The recommendations they submitted are radical but sensible and well-justified by events:
As the submission points out, experience to date shows that vendors of home router equipment are not motivated to, do not have the skills to, and do not, maintain the security of their software. Locking down the vendor's insecure software so it can't be diagnosed or updated is a recipe for even more such disasters. The vendors don't care if their products are used in botnets or steal their customer's credentials. Forcing the vendors to use open source software and to respond in a timely fashion to vulnerability discoveries on pain of decertification is the only way to fix the problems.
- Any vendor of software-defined radio (SDR), wireless, or Wi-Fi radio must make public the full and maintained source code for the device driver and radio firmware in order to maintain FCC compliance. The source code should be in a buildable, change-controlled source code repository on the Internet, available for review and improvement by all.
- The vendor must assure that secure update of firmware be working at time of shipment, and that update streams be under ultimate control of the owner of the equipment. Problems with compliance can then be fixed going forward by the person legally responsible for the router being in compliance.
- The vendor must supply a continuous stream of source and binary updates that must respond to regulatory transgressions and Common Vulnerability and Exposure reports (CVEs) within 45 days of disclosure, for the warranted lifetime of the product, or until five years after the last customer shipment, whichever is longer.
- Failure to comply with these regulations should result in FCC decertification of the existing product and, in severe cases, bar new products from that vendor from being considered for certification.
=-=-=
Quote the stretch of the router-security recommendations from "- The vendor must assure" through "being in compliance." word for word.

#### [Dataset entries]
=-=-=
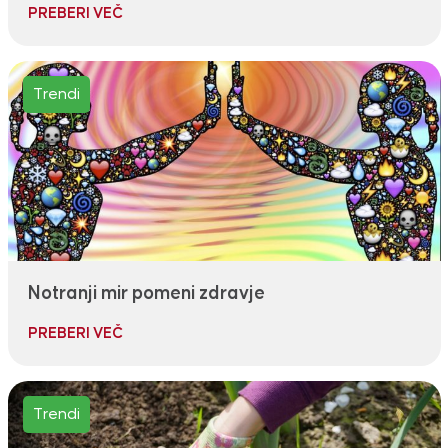
PREBERI VEČ
Trendi
Notranji mir pomeni zdravje
PREBERI VEČ
Trendi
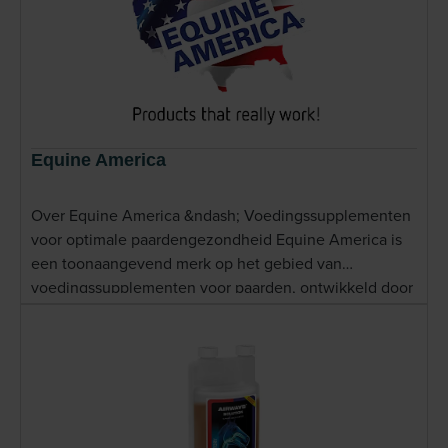
Equine America
Over Equine America &ndash; Voedingssupplementen
voor optimale paardengezondheid Equine America is
een toonaangevend merk op het gebied van
voedingssupplementen voor paarden, ontwikkeld door
experts met jarenlange ervaring in de veterinaire en
sportpaardenwereld. Het merk werd opgericht door de
gerenommeerde dierenarts Phil Middleton en heeft
zich sindsdien internationaal gepositioneerd als
betrouwbare partner voor paardeneigenaren die het
beste willen voor hun dier. De producten van Equine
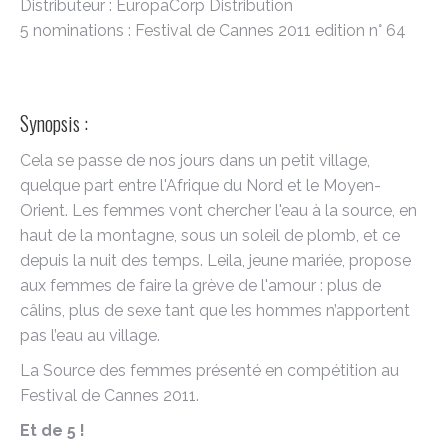
Distributeur : EuropaCorp Distribution
5 nominations : Festival de Cannes 2011 edition n° 64
Synopsis :
Cela se passe de nos jours dans un petit village,
quelque part entre l'Afrique du Nord et le Moyen-
Orient. Les femmes vont chercher l'eau à la source, en
haut de la montagne, sous un soleil de plomb, et ce
depuis la nuit des temps. Leila, jeune mariée, propose
aux femmes de faire la grève de l'amour : plus de
câlins, plus de sexe tant que les hommes n’apportent
pas l’eau au village.
La Source des femmes présenté en compétition au
Festival de Cannes 2011.
Et de 5 !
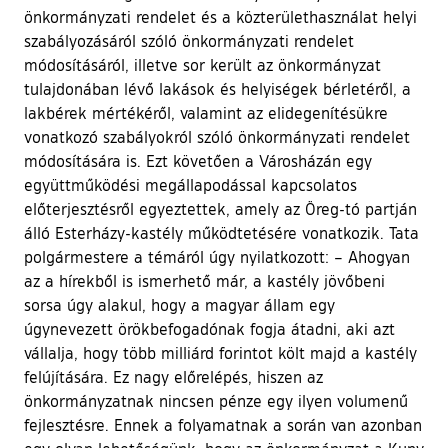
önkormányzati rendelet és a közterülethasználat helyi
szabályozásáról szóló önkormányzati rendelet
módosításáról, illetve sor került az önkormányzat
tulajdonában lévő lakások és helyiségek bérletéről, a
lakbérek mértékéről, valamint az elidegenítésükre
vonatkozó szabályokról szóló önkormányzati rendelet
módosítására is. Ezt követően a Városházán egy
együttműködési megállapodással kapcsolatos
előterjesztésről egyeztettek, amely az Öreg-tó partján
álló Esterházy-kastély működtetésére vonatkozik. Tata
polgármestere a témáról úgy nyilatkozott: – Ahogyan
az a hírekből is ismerhető már, a kastély jövőbeni
sorsa úgy alakul, hogy a magyar állam egy
úgynevezett örökbefogadónak fogja átadni, aki azt
vállalja, hogy több milliárd forintot költ majd a kastély
felújítására. Ez nagy előrelépés, hiszen az
önkormányzatnak nincsen pénze egy ilyen volumenű
fejlesztésre. Ennek a folyamatnak a során van azonban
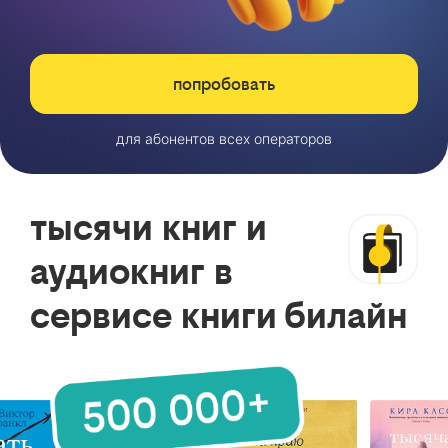
попробовать
для абонентов всех операторов
тысячи книг и
аудиокниг в
сервисе книги билайн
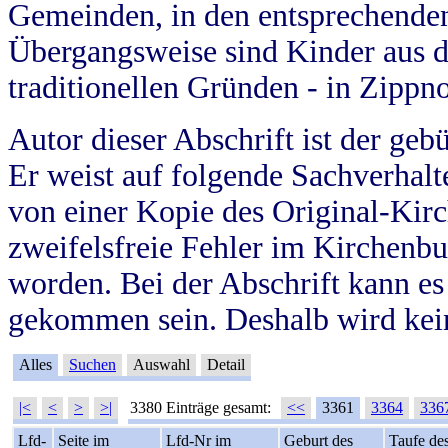
Gemeinden, in den entsprechende
Übergangsweise sind Kinder aus 
traditionellen Gründen - in Zippn
Autor dieser Abschrift ist der geb
Er weist auf folgende Sachverhalte
von einer Kopie des Original-Kirc
zweifelsfreie Fehler im Kirchenbuc
worden. Bei der Abschrift kann e
gekommen sein. Deshalb wird kein
Alles
Suchen
Auswahl
Detail
|<
<
>
>|
3380 Einträge gesamt:
<<
3361
3364
336
Lfd-
Seite im
Lfd-Nr im
Geburt des
Taufe de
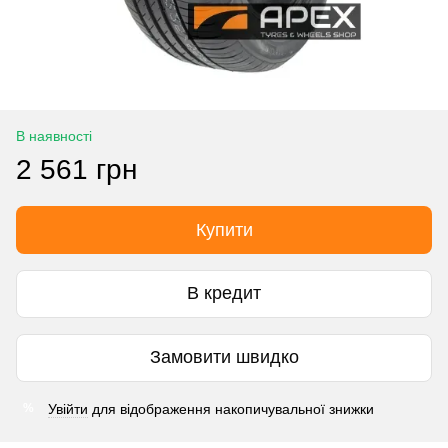
В наявності
2 561 грн
Купити
В кредит
Замовити швидко
Увійти
для відображення накопичувальної знижки
%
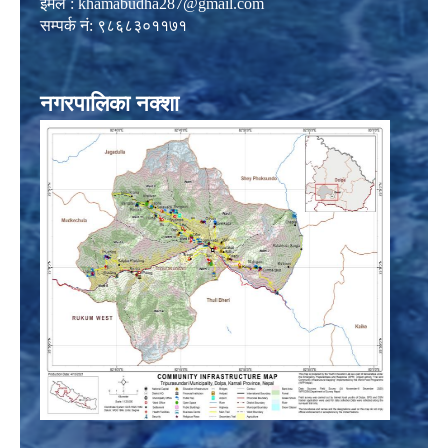
इमेल :
khamabudha287@gmail.com
सम्पर्क नं: ९८६८३०११७१
नगरपालिका नक्शा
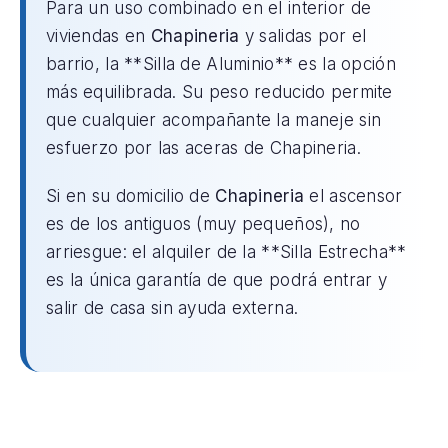
Para un uso combinado en el interior de
viviendas en
Chapineria
y salidas por el
barrio, la **Silla de Aluminio** es la opción
más equilibrada. Su peso reducido permite
que cualquier acompañante la maneje sin
esfuerzo por las aceras de Chapineria.
Si en su domicilio de
Chapineria
el ascensor
es de los antiguos (muy pequeños), no
arriesgue: el alquiler de la **Silla Estrecha**
es la única garantía de que podrá entrar y
salir de casa sin ayuda externa.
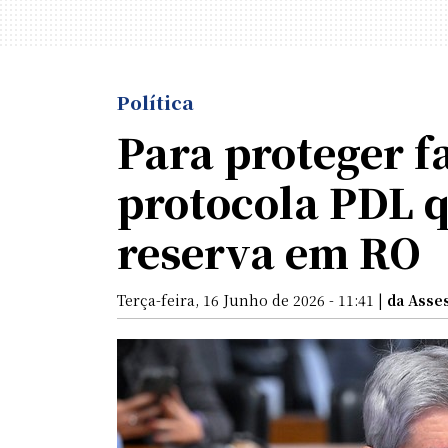
Política
Para proteger f
protocola PDL q
reserva em RO
Terça-feira, 16 Junho de 2026 - 11:41 |
da Asse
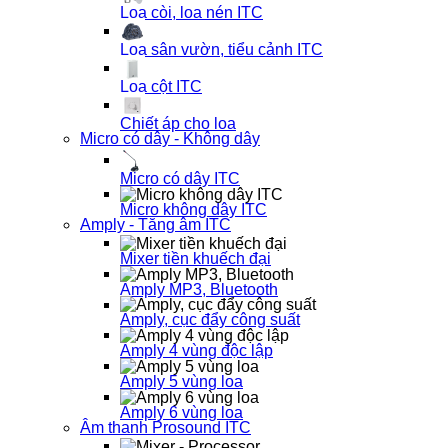
Loa còi, loa nén ITC
Loa sân vườn, tiểu cảnh ITC
Loa cột ITC
Chiết áp cho loa
Micro có dây - Không dây
Micro có dây ITC
Micro không dây ITC
Amply - Tăng âm ITC
Mixer tiền khuếch đại
Amply MP3, Bluetooth
Amply, cục đẩy công suất
Amply 4 vùng độc lập
Amply 5 vùng loa
Amply 6 vùng loa
Âm thanh Prosound ITC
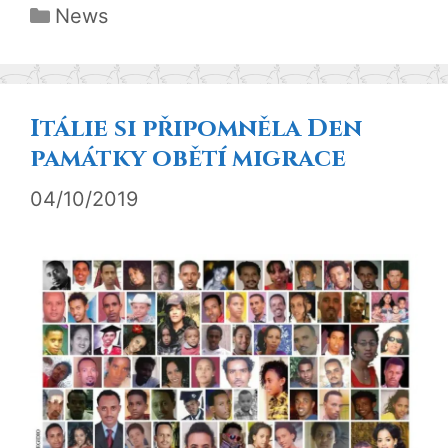
Rubriky
News
Itálie si připomněla Den
památky obětí migrace
04/10/2019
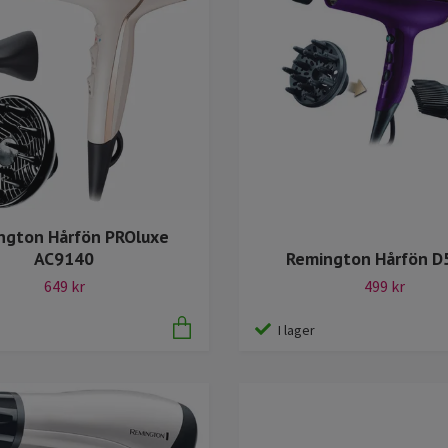
ngton Hårfön PROluxe
AC9140
Remington Hårfön D
649 kr
499 kr
I lager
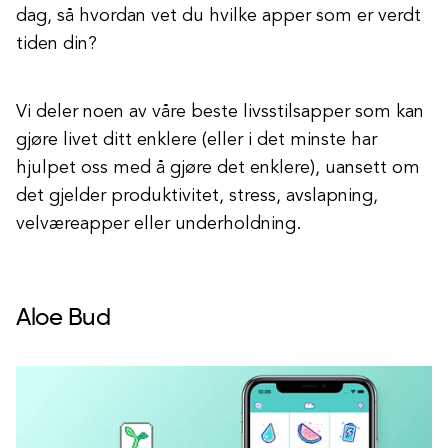
dag, så hvordan vet du hvilke apper som er verdt
tiden din?
Vi deler noen av våre beste livsstilsapper som kan
gjøre livet ditt enklere (eller i det minste har
hjulpet oss med å gjøre det enklere), uansett om
det gjelder produktivitet, stress, avslapning,
velværeapper eller underholdning.
Aloe Bud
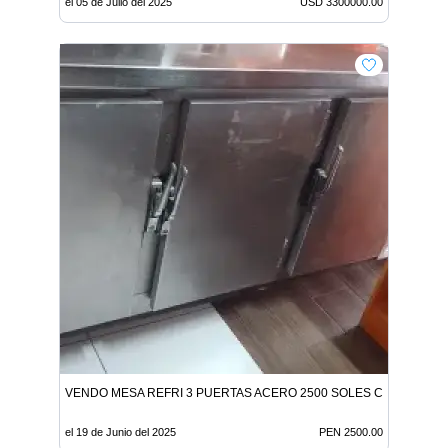
el 05 de Julio del 2025
USD 3300000.00
VENDO MESA REFRI 3 PUERTAS ACERO 2500 SOLES CHORRILLO
el 19 de Junio del 2025
PEN 2500.00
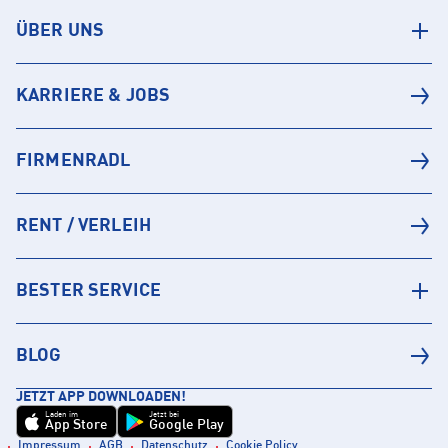
ÜBER UNS
KARRIERE & JOBS
FIRMENRADL
RENT / VERLEIH
BESTER SERVICE
BLOG
JETZT APP DOWNLOADEN!
Laden im
Jetzt bei
App Store
Google Play
Impressum
AGB
Datenschutz
Cookie Policy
=-=-=
#### [ANSWER]
- The vendor must assure that secure update of firmware be working at time of shipment, and that update streams be under ultimate control of the owner of the equipment. Problems with compliance can then be fixed going forward by the person legally responsible for the router being in compliance.